Bunt kostümierte Gestalten recken ihre Waffen gen Kommandozentrale und fordern die Kapitulation. Mit ohrenbetäubenden Schlägen donnern die Kanonen los. Der heftige Schneeschauer, der in diesem Moment einsetzt, lässt den entschlossenen Ansturm der Menge nur noch heftiger werden. Schnell erkennen die Eingeschlossenen die Ausweglosigkeit ihrer Situation und hissen die weiße Fahne.

Kanonen und Kriegsbemalung

Das Spektakel hat bei den Investoren aus Übersee seine Wirkung nicht verfehlt, mutmaßen überzeugte Karnevalisten. Dass der geplante Kauf des Geländes und der damit verbundene Ausbau in der Region auch auf Kritik stoßen, das war Netjets ja schon bekannt. Aber dass die Einheimischen gleich mit Kriegsbemalung und bis an die Zähne bewaffnet anrücken würden, dass hat dann wohl doch niemand erwartet. Noch während auf dem Flugplatz die Kanonen donnern, trifft eine Pressemitteilung von Netjets Europe ein. Ob die Attacke der Narren der Anlass dafür war, ist ungewiss.
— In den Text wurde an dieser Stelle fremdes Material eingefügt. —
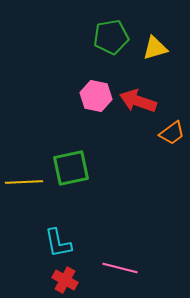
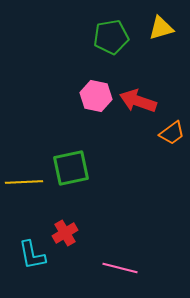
yellow triangle: moved 6 px right, 20 px up
cyan L-shape: moved 26 px left, 12 px down
red cross: moved 47 px up; rotated 30 degrees clockwise
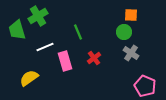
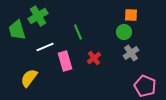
gray cross: rotated 21 degrees clockwise
yellow semicircle: rotated 18 degrees counterclockwise
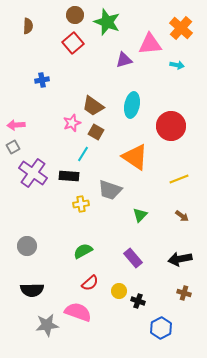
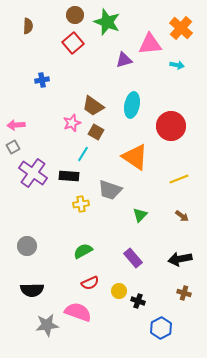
red semicircle: rotated 18 degrees clockwise
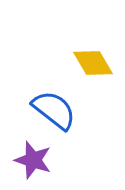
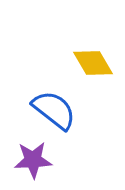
purple star: rotated 21 degrees counterclockwise
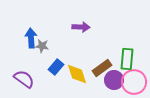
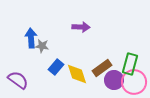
green rectangle: moved 3 px right, 5 px down; rotated 10 degrees clockwise
purple semicircle: moved 6 px left, 1 px down
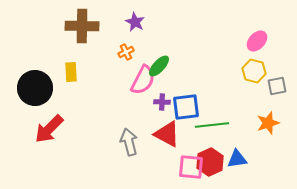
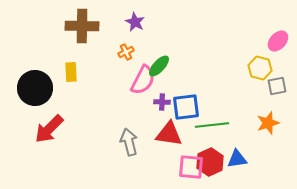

Es habe eine Einigung mit den Gesellschaftern auf eine Reihe von Maßnahmen gegeben, durch welche die Bedürfnisse der angrenzenden Gemeinden berücksichtigt werden sollen. Derzeitige Beschränkungen des Flugverkehrs blieben intakt, außerdem würden die Betriebszeiten des Flughafens beibehalten und Linienflüge sowie Flüge mit größeren Verkehrsflugzeugen verboten. Außerdem soll ein Flughafenbeirat mit Gemeindevertretern gegründet werden.

Donnerwetter! Wenn die Narren richtig mutmaßen, dann muss davon ausgegangen werden, dass niemand bei Netjets weiß, dass sich die Karnevalisten für gewöhnlich schon mit etwas Suppe, Getränken und Musik besänftigen lassen.